La octava vida

Desde la más profunda vocación, suelo escribir sobre educación. Sobre la perentoria necesidad de mejorarla. Pero, tras un amago de acercamiento, los partidos vuelven a la gresca con motivo del nuevo proyecto de ley educativa. En el fondo, a todos se la refanfinfla. Y servidor se siente agotado. Por suerte, aún nos quedan algunos grandes libros, como La octava vida (para Brilka).

La octava vida se publicó en España el otoño pasado. Su autora es la georgiana Nino Haratischwili, afincada en Alemania. Esta novela es una joya, uno de esos escasos libros que, mágicamente, aparecen de cuando en cuando para librarnos de murrias, para reconciliarnos con el ser humano aun cuando nos recuerden cuán tenebrosos podemos llegar a ser.

La octava vida cuenta la vida de una familia georgiana a lo largo del siglo XX. Aunque estructuralmente se centra en ocho personajes –un hombre y siete mujeres–, esta saga abarca un universo mucho más amplio. Es un libro con multitud de seres, reales o ficticios, tan cercanos como creíbles.

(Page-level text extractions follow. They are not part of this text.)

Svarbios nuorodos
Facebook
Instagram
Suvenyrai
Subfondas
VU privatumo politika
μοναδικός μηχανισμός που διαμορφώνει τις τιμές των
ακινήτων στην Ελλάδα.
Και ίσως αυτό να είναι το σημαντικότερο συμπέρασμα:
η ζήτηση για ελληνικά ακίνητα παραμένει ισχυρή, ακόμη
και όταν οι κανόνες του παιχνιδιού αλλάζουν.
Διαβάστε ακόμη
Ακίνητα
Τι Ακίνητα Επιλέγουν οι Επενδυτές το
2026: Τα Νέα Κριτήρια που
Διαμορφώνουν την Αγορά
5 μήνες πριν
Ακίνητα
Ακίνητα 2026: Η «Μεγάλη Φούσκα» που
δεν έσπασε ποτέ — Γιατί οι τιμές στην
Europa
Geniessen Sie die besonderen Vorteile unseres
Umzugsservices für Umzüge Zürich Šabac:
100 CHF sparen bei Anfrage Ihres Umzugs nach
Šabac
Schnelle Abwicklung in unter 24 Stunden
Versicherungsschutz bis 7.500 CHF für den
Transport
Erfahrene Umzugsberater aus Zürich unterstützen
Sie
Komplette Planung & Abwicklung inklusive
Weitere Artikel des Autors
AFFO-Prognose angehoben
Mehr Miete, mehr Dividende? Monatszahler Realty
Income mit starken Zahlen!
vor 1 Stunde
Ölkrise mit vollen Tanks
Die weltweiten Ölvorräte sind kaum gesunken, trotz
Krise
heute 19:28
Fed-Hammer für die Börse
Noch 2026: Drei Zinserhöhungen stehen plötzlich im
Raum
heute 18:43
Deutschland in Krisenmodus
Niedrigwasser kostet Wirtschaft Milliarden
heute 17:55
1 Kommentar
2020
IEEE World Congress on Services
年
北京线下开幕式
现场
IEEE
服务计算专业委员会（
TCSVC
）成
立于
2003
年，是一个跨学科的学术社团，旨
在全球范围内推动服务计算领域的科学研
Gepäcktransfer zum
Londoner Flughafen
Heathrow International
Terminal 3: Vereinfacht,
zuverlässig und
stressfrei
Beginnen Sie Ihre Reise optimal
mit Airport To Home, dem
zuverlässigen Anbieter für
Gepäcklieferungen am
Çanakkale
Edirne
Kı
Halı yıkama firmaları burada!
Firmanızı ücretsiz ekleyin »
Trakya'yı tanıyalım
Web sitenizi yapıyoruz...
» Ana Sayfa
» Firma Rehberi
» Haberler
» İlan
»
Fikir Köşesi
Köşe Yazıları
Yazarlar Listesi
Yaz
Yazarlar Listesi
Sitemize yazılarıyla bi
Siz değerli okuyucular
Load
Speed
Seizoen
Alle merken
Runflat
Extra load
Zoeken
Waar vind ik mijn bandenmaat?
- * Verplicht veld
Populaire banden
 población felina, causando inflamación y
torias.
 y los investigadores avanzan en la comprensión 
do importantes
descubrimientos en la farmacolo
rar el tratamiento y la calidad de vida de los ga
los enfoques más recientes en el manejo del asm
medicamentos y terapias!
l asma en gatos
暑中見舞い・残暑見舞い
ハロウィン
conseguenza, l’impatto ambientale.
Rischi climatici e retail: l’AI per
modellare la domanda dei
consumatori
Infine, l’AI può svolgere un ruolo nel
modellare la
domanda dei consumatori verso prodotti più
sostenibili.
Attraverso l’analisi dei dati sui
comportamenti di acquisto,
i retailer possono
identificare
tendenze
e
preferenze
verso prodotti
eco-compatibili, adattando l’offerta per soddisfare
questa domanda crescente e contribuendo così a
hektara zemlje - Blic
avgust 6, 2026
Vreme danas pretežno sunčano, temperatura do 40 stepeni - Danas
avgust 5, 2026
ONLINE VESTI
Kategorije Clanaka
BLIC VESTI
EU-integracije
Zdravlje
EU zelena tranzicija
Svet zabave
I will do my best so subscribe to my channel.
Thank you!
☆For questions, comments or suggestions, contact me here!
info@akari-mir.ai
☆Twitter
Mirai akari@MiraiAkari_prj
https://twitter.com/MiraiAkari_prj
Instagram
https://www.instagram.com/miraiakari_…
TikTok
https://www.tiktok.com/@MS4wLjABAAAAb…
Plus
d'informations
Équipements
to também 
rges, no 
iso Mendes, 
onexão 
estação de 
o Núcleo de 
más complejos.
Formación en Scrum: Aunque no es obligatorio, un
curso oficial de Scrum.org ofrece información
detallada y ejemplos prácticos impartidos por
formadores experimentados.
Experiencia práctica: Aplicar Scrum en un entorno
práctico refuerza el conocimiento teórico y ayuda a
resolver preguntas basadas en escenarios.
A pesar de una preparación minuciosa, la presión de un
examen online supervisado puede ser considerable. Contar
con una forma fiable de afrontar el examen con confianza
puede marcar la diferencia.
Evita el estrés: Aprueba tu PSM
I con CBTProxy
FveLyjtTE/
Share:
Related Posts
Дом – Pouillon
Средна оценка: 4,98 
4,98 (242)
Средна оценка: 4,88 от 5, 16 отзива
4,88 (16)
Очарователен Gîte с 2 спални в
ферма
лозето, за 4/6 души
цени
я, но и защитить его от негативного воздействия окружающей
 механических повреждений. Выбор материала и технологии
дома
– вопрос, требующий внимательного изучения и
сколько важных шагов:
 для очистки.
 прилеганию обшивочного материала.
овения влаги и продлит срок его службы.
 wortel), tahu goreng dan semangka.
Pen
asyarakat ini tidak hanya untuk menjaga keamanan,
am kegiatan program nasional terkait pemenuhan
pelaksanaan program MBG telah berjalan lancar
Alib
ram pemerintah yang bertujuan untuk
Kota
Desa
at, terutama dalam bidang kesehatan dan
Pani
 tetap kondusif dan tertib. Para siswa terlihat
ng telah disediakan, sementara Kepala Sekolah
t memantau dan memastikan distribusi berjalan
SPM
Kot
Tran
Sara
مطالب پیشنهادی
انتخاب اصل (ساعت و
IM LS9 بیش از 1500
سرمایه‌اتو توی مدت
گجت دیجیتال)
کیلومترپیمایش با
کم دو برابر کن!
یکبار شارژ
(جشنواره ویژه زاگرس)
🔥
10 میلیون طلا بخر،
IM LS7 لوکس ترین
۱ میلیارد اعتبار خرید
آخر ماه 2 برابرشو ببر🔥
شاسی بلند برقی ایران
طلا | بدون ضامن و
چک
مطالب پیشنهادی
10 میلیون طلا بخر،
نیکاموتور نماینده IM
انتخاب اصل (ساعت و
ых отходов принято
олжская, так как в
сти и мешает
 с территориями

Cada una de sus vidas se relata con lúcida sencillez, con encomiable soltura narrativa. Por eso, aunque el libro tenga más de 1.000 páginas, se lee como en un suspiro. Largo, mas delicioso suspiro. Porque esta novela “mundo” consta de muchas historias, de muchas anécdotas, de muchos reveses y de alguna alegría. En conjunto, conforman uno de esos frescos maravillosos que retratan el siglo más tenebroso.

Porque, en torno a Georgia, La octava vida nos devuelve a la Unión Soviética para recordarnos que no solo Stalin fue un malvado. Aquel sistema corrupto en esencia, enemigo de la libertad, modela la suerte de los muchos personajes que pueblan esta obra maestra. Además, el libro sabe colocar con eficacia los hechos en su concreto contexto histórico.

Sin embargo, el libro es de todo menos un panfleto. Con algo de realismo mágico –el recurso de la receta secreta de chocolate es uno de los más deliciosos con los que jamás haya topado– se centra con mesura en mostrarnos quiénes son Christine, Stasia, Elene, etc. y en qué consisten sus respectivas aventuras existenciales.

Tan buena es La octava vida que consigue ser neutra incluso cuando relata los actos más cruentos y salvajes. Es una genial novela de una escritora mayúscula.

Además, cuenta con la ventaja de contarnos las cosas desde una perspectiva diferente, nueva, refrescante. Tanto he disfrutado con este libro que ya me planteo hacer algún viaje a las escarpadas costas georgianas del Mar Negro.

Ahora que he terminado La octava vida, y he vuelto a las memorias de Pío Baroja, me topo de nuevo con la realidad. Es inevitable pensar que la gran mayoría de los estudiantes españoles, víctimas de un sistema educativo laminador, serían incapaces de enfrentarse a la novela de Nino Haratischwili. Y no porque apenas sepan nada sobre la Unión Soviética. También porque es una novela que exige esfuerzo y dedicación.

Por no hablar del amor hacia los libros, hacia las grandes novelas de toda la vida.

P.S.: La octava vida ha sido publicada por Alfaguara en modélica traducción.